Every review shares this parent div structure:
<div class="ZWa nAa" guidedhelpid="userreviews"> .....
Thus i am trying to do a foreach loop based on finding and grabbing the div and innerhtml for each div with attribute: guidehelpid="userreviews"
I am succesfully getting the HTML back via CURL and can parse it when targeting a standard TAG name like "a" or if it had an ID, but iterating over the HTML using the PHP default parser when looking for a attribute name is problematic:
How can I take this successful code below and make it work like intended as shown in the second code which of course is wrong?
WORKING CODE (Finds,gets, echo's all "a" tags in $output)
$url = "https://plus.google.com/+Mcgowansac/about";
$curl = curl_init($url);
curl_setopt($curl, CURLOPT_RETURNTRANSFER, TRUE);
$output = curl_exec($curl);
curl_close($curl);
$DOM = new DOMDocument;
@$DOM->loadHTML($output);
foreach($DOM->getElementsByTagName('a') as $link) {
# Show the <a href>
echo $link->getAttribute('href');
echo "<br />";}
THEORETICALLY NEEDED CODE: (Find every review by custom attribute in HTML and echo them)
$url = "https://plus.google.com/+Mcgowansac/about";
$curl = curl_init($url);
curl_setopt($curl, CURLOPT_RETURNTRANSFER, TRUE);
$output = curl_exec($curl);
curl_close($curl);
$DOM = new DOMDocument;
@$DOM->loadHTML($output);
foreach($DOM->getElementsByTagName('div[guidehelpid=userreviews]') as $review) {
echo $review;
echo "<br />"; }
Any help i correcting this would be appreciated. I would prefer not to use "simple_html_dom" if I can accomplish this without it.
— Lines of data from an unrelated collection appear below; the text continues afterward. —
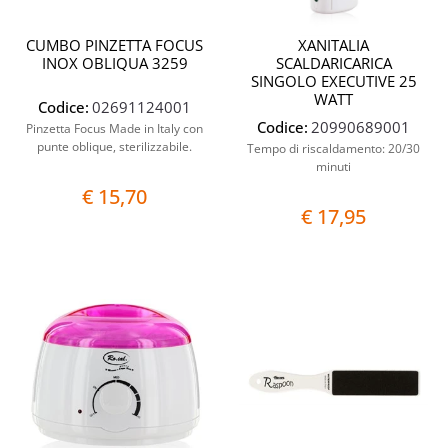
CUMBO PINZETTA FOCUS
XANITALIA
INOX OBLIQUA 3259
SCALDARICARICA
SINGOLO EXECUTIVE 25
WATT
Codice:
02691124001
Codice:
20990689001
Pinzetta Focus Made in Italy con
punte oblique, sterilizzabile.
Tempo di riscaldamento: 20/30
minuti
€ 15,70
€ 17,95
Quantità
Quantit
I suggest and you could use an DOMXpath
in this case too. Example:
$url = "https://plus.google.com/+Mcgowansac/about";
$curl = curl_init($url);
curl_setopt($curl, CURLOPT_USERAGENT, 'Mozilla/5.0 (Windows; U; Windows NT 5.1; en-US; rv:1.8.1.13) Gecko/20080311 Firefox/2.0.0.13');
curl_setopt($curl, CURLOPT_RETURNTRANSFER, TRUE);
$output = curl_exec($curl);
curl_close($curl);
$dom = new DOMDocument;
libxml_use_internal_errors(true);
$dom->loadHTML($output);
libxml_clear_errors();
$xpath = new DOMXpath($dom);
$review = $xpath->query('//div[@guidedhelpid="userreviews"]');
if($review->length > 0) { // if it exists
echo $review->item(0)->nodeValue;
// echoes
// John DeRemer reviewed 3 months ago Last fall, we had a major issue with mold which required major ... and so on
}